A December 1915 article in National Geographic recounts details of a locust plague that occurred in Palestine in March of that year:
- The first swarm of adult locusts arrived in a thick cloud. The females would each lay about a hundred eggs into the ground. A square meter of soil could hold as many as seventy-five thousand eggs.
- Within a few weeks, the young locusts emerged. They resembled ants and had not yet sprouted wings. They advanced in formation hopping like fleas, covered 400-600 feet per day, and cleared all vegetation within their path.

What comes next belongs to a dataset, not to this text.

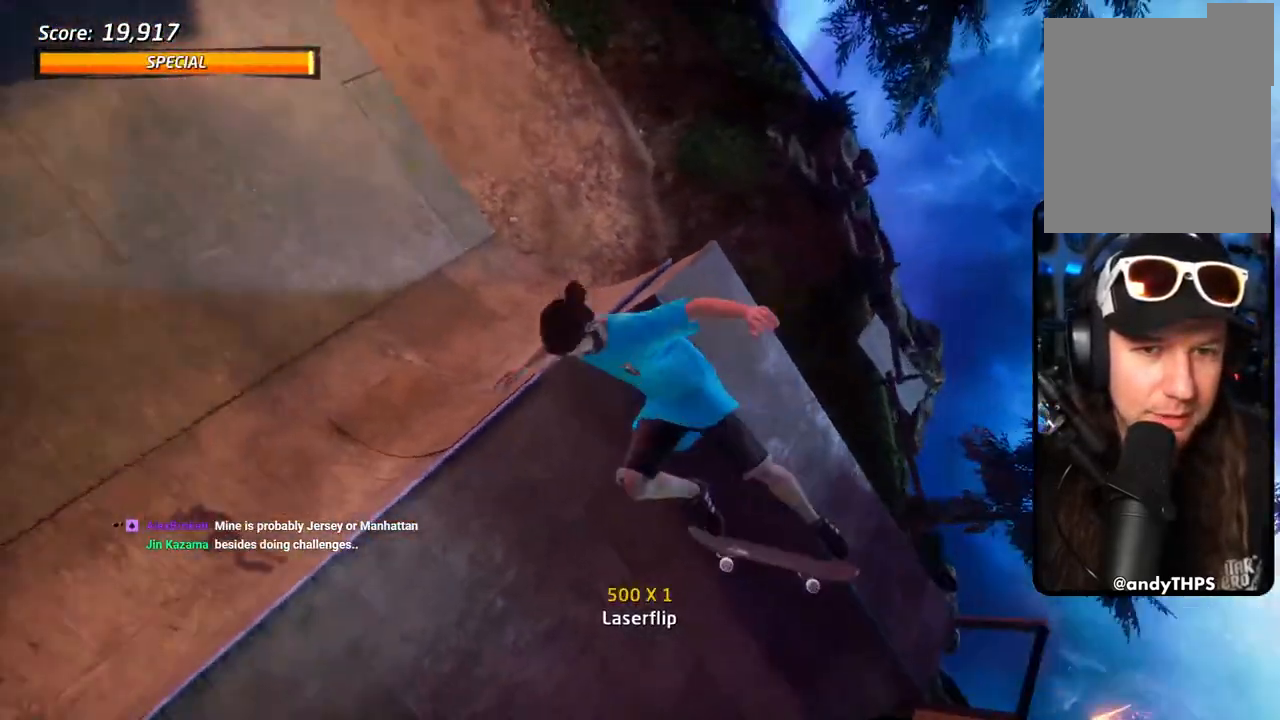
{"buttons": ["CROSS"], "left_stick": "center", "right_stick": "center", "events": [[50, "SQUARE", "up"], [83, "DPAD_RIGHT", "up"], [317, "CROSS", "down"], [433, "L1", "up"]]}
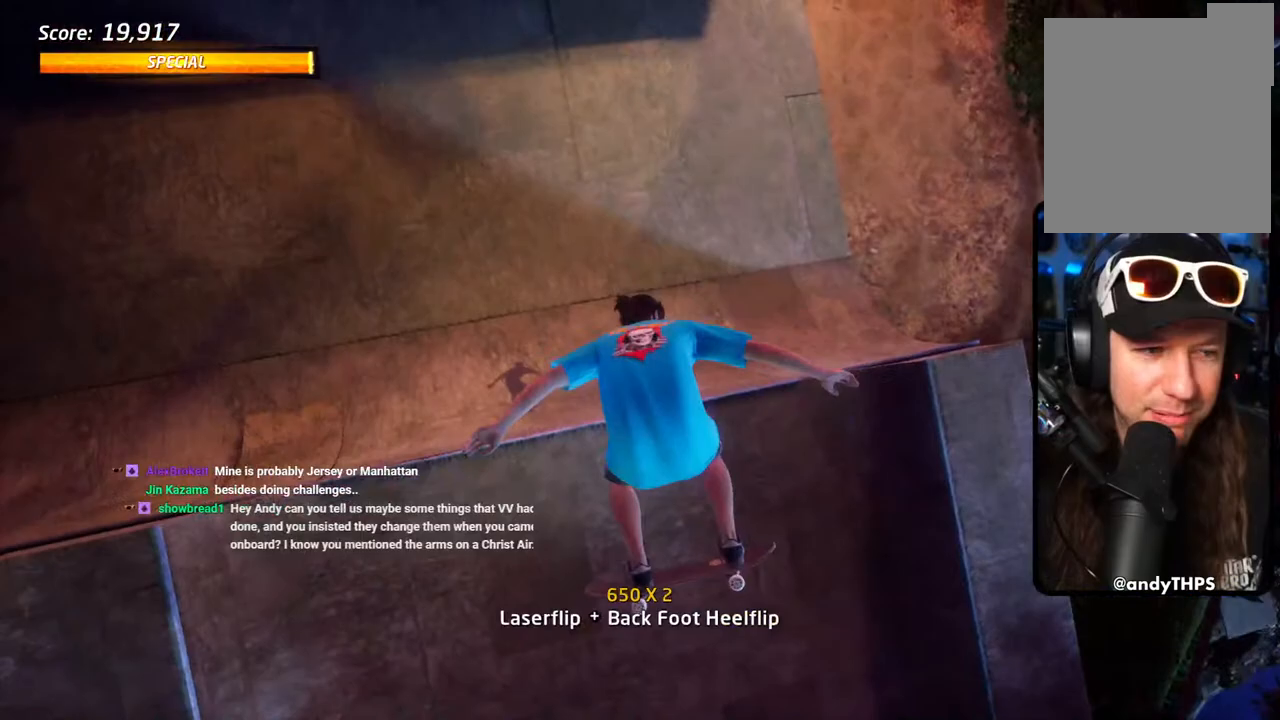
{"buttons": ["CROSS"], "left_stick": "center", "right_stick": "center", "events": [[133, "L1", "down"], [233, "L1", "up"]]}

- In the next stage, their wings were fully developed but not yet utilized. They walked like other insects and continued their destructive course.
- Finally, at the flying stage, they attacked the trees, clearing them of leaves, fruit, and even tender bark.

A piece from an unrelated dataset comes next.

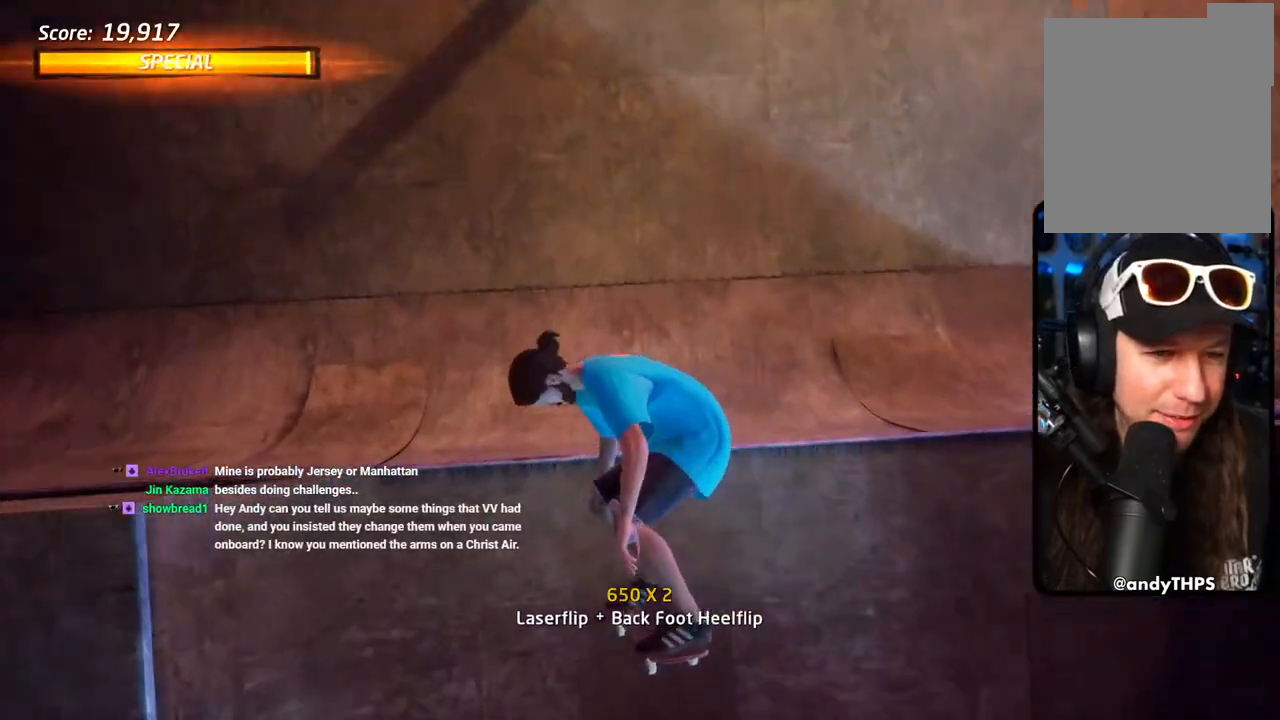
{"buttons": ["CROSS"], "left_stick": "center", "right_stick": "center", "events": [[317, "R2", "down"], [467, "R2", "up"]]}
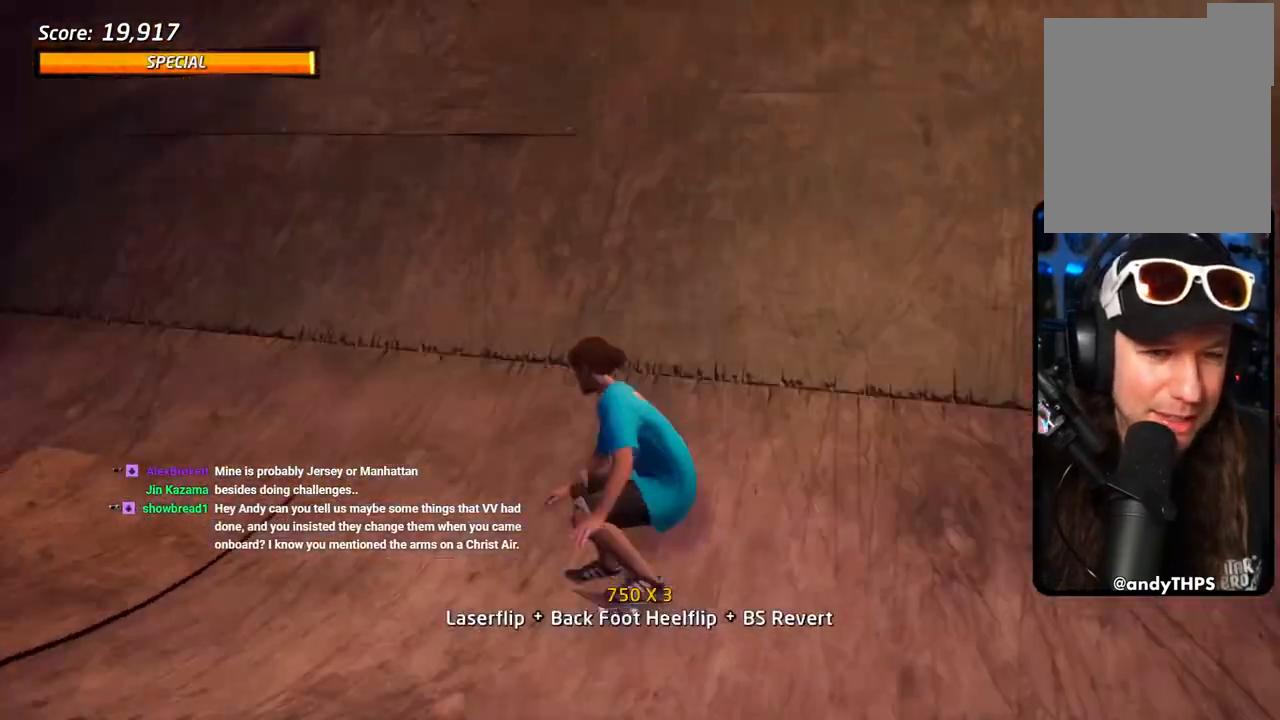
{"buttons": ["CROSS"], "left_stick": "center", "right_stick": "center", "events": [[67, "DPAD_RIGHT", "down"], [200, "DPAD_RIGHT", "up"]]}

Joel, under the inspiration of the Holy Spirit, informed the people that this attack was the judgment of God against the sinful nation. They were to recount the story of the locusts, their destructive force, and the devastation and suffering they produced. They were to tell their children, who were to pass the story on to their children, and so on to future generations. Living under God’s common grace, they might easily forget that there is a final Day of the Lord approaching. The account of the locust invasion was to be a reminder of a much more severe judgment to come.
We are not likely to experience an invasion of locusts. Where I live, the threat comes in the form of a tornado in summer or a major snow storm in winter. We cannot assume that these are God’s judgment against those specifically affected. They are the general result of God’s curse upon creation due to Adam’s sin. However, we often see our sin exposed through these acts of God.
It does not even take a major weather event to set us grumbling. We will complain if the rain or lack thereof extends beyond what seems appropriate to us. We complain when it is too cold or too hot. Complaining about the weather is a common occurrence, and we shrug it off as innocent banter. Yet, it is unquestionably a disparagement of God’s wisdom, goodness, and sovereignty. The next time we are tempted to complain about the weather, we should remember who controls the weather.
When major events happen and our vulnerability is exposed, what is our reaction? I have to admit that often mine is to find refuge in my own resourcefulness. When experiencing the treacherous roads on an icy, winter’s day, I think, “I should get a four-wheel-drive vehicle.” Or when a storm knocks out the power, I think, “I should buy a generator.” There is nothing wrong with having a four-wheel-drive truck or a backup generator, but where am I placing my hope? Is my ingenuity my refuge in time of disaster, or is God? Do I really think I can outsmart the Almighty if he wants to remind me of my weakness and dependence on him?
So when the next natural disaster (or natural inconvenience) strikes, let us receive it as a teachable moment. Remember that we will pass something on to the next generation. A humble dependence on God is a better legacy than a proud or complaining attitude.
When the big events occur, remember the locusts. They remind us that the Day of the Lord approaches. On that day, if we are trusting in our own resourcefulness we will be ruined. However, if we are trusting in Christ, we have a sure refuge.